Il lunedì seguente somigliava alla piatta calma di tutti quei giorni della settimana precedente trascorsi nel laboratorio di informatica. Le fasi più appassionanti dell'indagine si erano già esaurite tra le scoperte del mercoledì e le analisi approfondite del giorno successivo. Durante tutta questa mattinata programmai un computer per il recupero dei frammenti, ed un altro per la catalogazione euristica dei dati, in modo che lavorassero per proprio conto, mentre io continuavo ad inserire improbabili parole chiave nelle procedure di ricerca all'interno delle stringhe di testo dei frammenti stessi. Ad un certo punto mi resi conto che il PC lavorava da alcune ore. Se fosse stato spento non avrebbe fatto alcuna differenza. Diedi un occhiata a Salvi, e notai che era assorto nel suo abituale limbo pre-notturno, ed io, cosa ancora più inquietante, consideravo vinta la partita, e le carte jolly già giocate da un pezzo. Versai nel bicchiere l'ultimo sorso di birra, e fui preso da un vago sconforto, perché sembrava che non ci importasse più nulla di quello che avevamo fatto sino a quel momento, e ben poco avrebbe potuto riportare ad un livello di media normalità l'attenzione di tutti noi due. Il fatto è che non sapevamo più cosa cercare, ed io ero ormai stufo di pensare ad un'ignota ipotesi che probabilmente, da parte del "pool", era identica a quella - prettamente procedurale - che impone di tracciare un cerchio col gessetto a tutti gli indizi grossolanamente individuati sul luogo di un delitto. Chiesi a Salvi una sigaretta della marca che fumava di tanto in tanto, ben più aromatica delle mie extra-lights, ma ricevetti invece un cenno negativo, perché, da buon fumatore occasionale, non aveva il pacchetto con sé. Presi finalmente tutte le mie cose, e dissi che me ne andavo in albergo e che domani sarei tornato a mettere a punto gli ultimi dettagli per presentare il lavoro già fatto. Aggiunsi che non si poteva fare molto più di quel che già c'era, quindi temporeggiai ancora per spiegare tutti i risvolti del caso, come li vedevo io - almeno - ma Salvi era ormai poco disposto alla loquacità. Stavo spegnendo l'ultimo elaboratore, quando giunse una finestra "pop-up" a ricordarmi che stavo cercando da tempo qualcosa che non avevo ancora trovato. Feci qualche doveroso controllo.

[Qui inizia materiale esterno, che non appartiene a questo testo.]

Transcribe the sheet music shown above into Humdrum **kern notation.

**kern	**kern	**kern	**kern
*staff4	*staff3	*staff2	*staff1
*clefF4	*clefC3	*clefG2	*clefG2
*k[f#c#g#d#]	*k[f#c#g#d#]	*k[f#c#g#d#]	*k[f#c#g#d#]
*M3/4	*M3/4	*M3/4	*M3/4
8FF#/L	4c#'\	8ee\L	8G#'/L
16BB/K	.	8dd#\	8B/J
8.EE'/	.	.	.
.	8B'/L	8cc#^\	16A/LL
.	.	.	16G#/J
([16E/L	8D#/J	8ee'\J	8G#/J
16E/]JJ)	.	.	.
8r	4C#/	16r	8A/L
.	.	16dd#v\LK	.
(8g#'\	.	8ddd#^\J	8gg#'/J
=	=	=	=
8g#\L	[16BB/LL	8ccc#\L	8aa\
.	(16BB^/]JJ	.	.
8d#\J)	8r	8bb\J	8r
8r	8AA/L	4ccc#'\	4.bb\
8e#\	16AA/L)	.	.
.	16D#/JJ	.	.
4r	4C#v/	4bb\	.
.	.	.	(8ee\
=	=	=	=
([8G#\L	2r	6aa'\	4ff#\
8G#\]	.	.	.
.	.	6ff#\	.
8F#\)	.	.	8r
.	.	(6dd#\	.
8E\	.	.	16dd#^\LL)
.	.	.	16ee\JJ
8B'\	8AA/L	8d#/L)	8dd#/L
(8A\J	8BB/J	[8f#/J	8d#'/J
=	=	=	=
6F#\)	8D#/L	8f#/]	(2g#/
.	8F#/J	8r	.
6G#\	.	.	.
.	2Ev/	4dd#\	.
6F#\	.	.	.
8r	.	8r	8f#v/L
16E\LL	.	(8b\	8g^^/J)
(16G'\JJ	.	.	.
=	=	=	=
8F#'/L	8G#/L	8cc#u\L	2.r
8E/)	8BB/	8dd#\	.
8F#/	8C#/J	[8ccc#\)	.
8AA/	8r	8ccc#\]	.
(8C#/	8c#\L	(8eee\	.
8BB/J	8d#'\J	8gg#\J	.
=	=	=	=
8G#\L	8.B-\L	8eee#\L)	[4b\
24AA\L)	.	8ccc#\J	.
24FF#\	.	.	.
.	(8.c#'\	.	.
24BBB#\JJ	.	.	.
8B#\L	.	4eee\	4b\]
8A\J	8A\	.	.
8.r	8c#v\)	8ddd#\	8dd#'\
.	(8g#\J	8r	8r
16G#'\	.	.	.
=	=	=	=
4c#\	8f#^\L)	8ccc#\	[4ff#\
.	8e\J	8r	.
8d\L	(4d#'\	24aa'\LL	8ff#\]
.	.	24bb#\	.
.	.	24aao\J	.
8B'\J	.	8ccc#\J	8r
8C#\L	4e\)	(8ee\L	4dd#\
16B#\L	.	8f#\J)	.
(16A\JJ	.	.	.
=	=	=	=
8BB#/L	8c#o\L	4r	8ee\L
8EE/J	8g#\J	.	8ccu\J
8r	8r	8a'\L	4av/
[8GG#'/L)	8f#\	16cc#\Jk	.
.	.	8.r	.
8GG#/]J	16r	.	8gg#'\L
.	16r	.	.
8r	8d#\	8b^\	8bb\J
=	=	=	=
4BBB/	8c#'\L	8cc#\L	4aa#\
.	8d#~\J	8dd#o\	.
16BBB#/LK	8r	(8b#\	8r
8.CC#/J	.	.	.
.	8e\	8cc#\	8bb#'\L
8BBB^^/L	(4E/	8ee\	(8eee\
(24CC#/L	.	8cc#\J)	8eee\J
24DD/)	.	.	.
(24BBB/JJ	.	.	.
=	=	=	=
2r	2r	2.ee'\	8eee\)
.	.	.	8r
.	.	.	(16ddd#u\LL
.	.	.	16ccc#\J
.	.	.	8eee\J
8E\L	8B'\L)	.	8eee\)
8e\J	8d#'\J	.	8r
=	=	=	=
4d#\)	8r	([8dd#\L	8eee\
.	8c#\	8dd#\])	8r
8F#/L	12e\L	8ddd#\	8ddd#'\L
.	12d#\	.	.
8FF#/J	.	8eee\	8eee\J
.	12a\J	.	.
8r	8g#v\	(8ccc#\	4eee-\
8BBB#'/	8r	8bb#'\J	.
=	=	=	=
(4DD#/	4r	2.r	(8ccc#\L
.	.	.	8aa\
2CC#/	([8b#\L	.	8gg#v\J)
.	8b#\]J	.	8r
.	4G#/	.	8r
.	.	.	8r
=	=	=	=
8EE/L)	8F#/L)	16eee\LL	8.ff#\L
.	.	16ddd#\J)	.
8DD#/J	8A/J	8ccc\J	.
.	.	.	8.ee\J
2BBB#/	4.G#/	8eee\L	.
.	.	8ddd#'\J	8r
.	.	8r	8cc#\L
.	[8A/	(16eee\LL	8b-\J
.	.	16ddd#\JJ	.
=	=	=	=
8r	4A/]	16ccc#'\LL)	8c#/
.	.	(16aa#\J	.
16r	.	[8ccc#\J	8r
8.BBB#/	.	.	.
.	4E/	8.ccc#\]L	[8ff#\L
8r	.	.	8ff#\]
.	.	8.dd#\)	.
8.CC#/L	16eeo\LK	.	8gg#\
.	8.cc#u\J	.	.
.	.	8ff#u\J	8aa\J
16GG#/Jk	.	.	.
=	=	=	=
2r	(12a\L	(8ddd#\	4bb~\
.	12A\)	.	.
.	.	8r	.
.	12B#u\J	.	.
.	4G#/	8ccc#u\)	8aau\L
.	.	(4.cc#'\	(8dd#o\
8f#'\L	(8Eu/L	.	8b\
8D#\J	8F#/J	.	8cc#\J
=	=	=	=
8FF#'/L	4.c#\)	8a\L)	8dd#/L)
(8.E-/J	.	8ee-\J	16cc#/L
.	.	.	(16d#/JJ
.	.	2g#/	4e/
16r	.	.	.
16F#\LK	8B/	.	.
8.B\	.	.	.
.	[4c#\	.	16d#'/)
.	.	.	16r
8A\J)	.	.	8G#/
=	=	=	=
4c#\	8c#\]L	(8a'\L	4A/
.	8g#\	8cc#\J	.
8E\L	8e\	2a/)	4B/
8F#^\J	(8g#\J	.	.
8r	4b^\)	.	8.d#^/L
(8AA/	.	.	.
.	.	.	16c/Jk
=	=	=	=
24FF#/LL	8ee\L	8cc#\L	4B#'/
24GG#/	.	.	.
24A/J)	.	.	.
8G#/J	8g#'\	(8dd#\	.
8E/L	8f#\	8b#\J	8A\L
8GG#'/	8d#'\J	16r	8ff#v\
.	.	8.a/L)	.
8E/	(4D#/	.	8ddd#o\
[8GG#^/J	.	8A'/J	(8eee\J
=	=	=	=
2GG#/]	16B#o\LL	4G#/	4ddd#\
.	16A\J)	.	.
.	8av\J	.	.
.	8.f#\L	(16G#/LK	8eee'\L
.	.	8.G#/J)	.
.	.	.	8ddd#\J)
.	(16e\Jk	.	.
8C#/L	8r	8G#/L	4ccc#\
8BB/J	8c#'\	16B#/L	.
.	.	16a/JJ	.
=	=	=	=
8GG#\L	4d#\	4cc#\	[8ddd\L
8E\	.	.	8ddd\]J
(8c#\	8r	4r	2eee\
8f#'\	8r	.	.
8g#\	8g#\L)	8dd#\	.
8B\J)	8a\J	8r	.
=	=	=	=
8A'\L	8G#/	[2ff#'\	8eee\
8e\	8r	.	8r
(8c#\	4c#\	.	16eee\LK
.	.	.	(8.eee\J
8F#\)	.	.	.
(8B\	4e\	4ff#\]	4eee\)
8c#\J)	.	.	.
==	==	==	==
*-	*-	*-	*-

« Credo che abbia finito da un bel pezzo. » dissi a Salvi « Ce l'abbiamo fatta ! »
Ma sembrò che, lì per lì, Salvi non volesse neppure riflettere sulla cosa, ed io, appena nella mia stanza d'albergo, feci un bagno caldo, quindi mi buttai nel letto per seguire i titoli del TG3 delle diciannove, e lì subito mi addormentai.